Niall reached across him to touch the door handle, and it unlatched with a soft click. He pulled it open and gestured for them to enter.
“That’s a handy trick,” Clint murmured.
Niall inclined his head, the gesture reminiscent of Owen’s courtesy.
Inside, they risked using tiny penlights in the storage room, though it would be too dangerous in the main shop. With the wide glass windows, any light from the sales floor would be visible to passersby.
“‘Beside the wall.’ Which wall?” Clint spoke in a whisper.
“I don’t know.” Aria stared around, biting her lip. “I’ve never been in the back before.”
Two walls were lined with shelves filled with labeled boxes. Self Help. Science and Technology. Children’s.
“History books aren’t labeled,” Aria said.
Bartok shone his flashlight along the rows of boxes and made a thoughtful sound. “Or travel or religion or classics.” His frown deepened.
Niall turned away from the light, motioning that he was going into the front. They turned the lights off while he slipped through the door, then flicked the flashlights back on and played them around the walls, shadows dancing in their wake. They covered the whole room, then began again.
“There.” Bartok pointed. “What’s that?”
A shallow desk, barely more than a foot deep, stood in one corner against the wall. A gooseneck lamp was clipped to the right edge, the head pointing down toward the empty desk top. Beneath the desk lay a blue pencil.
They moved forward and studied it, not touching anything.
“I don’t see anything,” said Aria. “But that’s the blue pencil. It must be around here somewhere.”
“I don’t see anything either.” Clint sounded confused. He shifted and considered the pencil and desk from a different angle, playing his light around crack between the desk and the wall.
“There.” Aria and Bartok spoke at the same time. Bartok reached down to brush one finger against a blue mark on the floorboard near the wall, then pushed it firmly.
The other end of the board twelve inches away rocked upward, revealing a dark hole. Bartok moved forward to shine his flashlight into the space. The gap was barely wide enough for his hand, and he had to twist and turn pull out a thick, leather-bound book with papers folded into the front cover. He played the light around again and pushed the board back into place.
“How did you notice that?” Clint asked.
“The pencil tip pointed at the mark.” Bartok stared down at the book in his hands.
“What is it?” Aria asked.
Bartok was silent, and Aria moved closer.
Finally Bartok murmured, “It’s a Bible.”
He flipped open the front cover and removed the papers. Everyone huddled closer to read in the glare of the flashlights.
If you’ve found this, I was forced to flee. You were searching for answers. This book has answers. You were searching for the truth.

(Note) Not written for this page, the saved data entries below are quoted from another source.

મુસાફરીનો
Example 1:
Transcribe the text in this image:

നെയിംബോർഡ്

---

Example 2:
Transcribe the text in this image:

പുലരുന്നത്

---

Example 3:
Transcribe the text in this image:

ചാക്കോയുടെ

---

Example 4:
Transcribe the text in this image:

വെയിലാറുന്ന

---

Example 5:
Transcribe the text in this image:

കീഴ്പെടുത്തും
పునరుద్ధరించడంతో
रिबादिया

This book has the truth that will set you free.
I regret that I cannot explain it to you myself. I knew my time here was limited and dangerous, but I had hoped to have longer.
This may seem cryptic, and for that I apologize. I cannot put much in writing; it risks others. I can say only this: many outside the North and East Quadrants are appalled at what has happened here. The Empire has committed crimes of a magnitude we could not have imagined.

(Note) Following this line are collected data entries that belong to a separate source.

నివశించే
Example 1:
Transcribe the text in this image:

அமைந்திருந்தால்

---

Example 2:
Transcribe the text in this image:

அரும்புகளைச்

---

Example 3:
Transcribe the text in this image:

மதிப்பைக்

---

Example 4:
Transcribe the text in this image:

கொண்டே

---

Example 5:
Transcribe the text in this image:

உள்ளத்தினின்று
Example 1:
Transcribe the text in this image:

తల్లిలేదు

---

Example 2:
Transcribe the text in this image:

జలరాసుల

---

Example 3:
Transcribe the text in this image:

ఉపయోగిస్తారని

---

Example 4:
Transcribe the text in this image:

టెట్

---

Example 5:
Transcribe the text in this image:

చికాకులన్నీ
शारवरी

But you are not alone. We cannot, and will not, risk an open war. Not now. Perhaps not ever. But there is more to be won than physical victory. My party is concerned with souls. The Bible will be of use to you. Study it, but keep it hidden. The Empire does not look on it kindly, and you would do well to stay unnoticed.
Stay away from the man who frightened me that night. I do not know what he spoke of, but he knew too much about me. He may be an agent of the Empire.
Aria frowned. “This last part might be about Owen. That doesn’t make sense.”
The group looked around again, but found nothing else. Clint led the way back to the tunnels, and Niall shadowed them, invisible and silent in the dark.